YOUR TASK:
Turn the lines of the data below, from the line containing "Las lecturas que" through the last line, both included, into a numbered list. Leave out any blank lines.

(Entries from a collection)
● ● ● ● ●

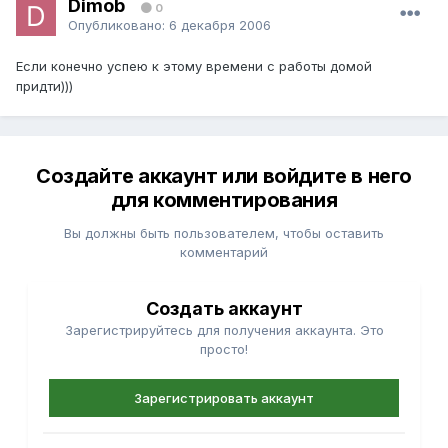
Dimob
0
Опубликовано:
6 декабря 2006
Если конечно успею к этому времени с работы домой
придти)))
Создайте аккаунт или войдите в него
для комментирования
Вы должны быть пользователем, чтобы оставить
комментарий
Создать аккаунт
Зарегистрируйтесь для получения аккаунта. Это
просто!
Зарегистрировать аккаунт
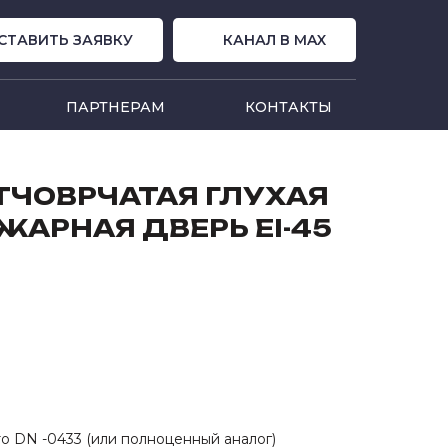
СТАВИТЬ ЗАЯВКУ
КАНАЛ В MAX
ПАРТНЕРАМ
КОНТАКТЫ
ТЧОВРЧАТАЯ ГЛУХАЯ
АРНАЯ ДВЕРЬ EI-45
ro DN -0433 (или полноценный аналог)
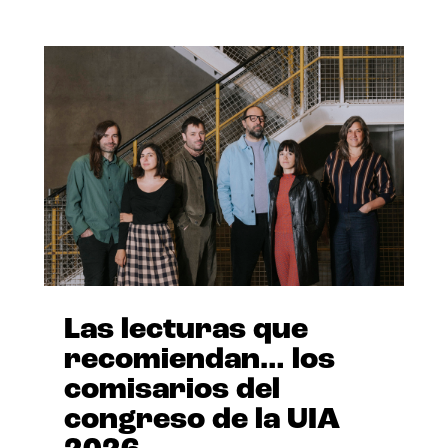
Las lecturas que
recomiendan… los
comisarios del
congreso de la UIA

● ● ● ● ●

SOLUTION TO THE EXERCISE:
1. Las lecturas que
2. recomiendan… los
3. comisarios del
4. congreso de la UIA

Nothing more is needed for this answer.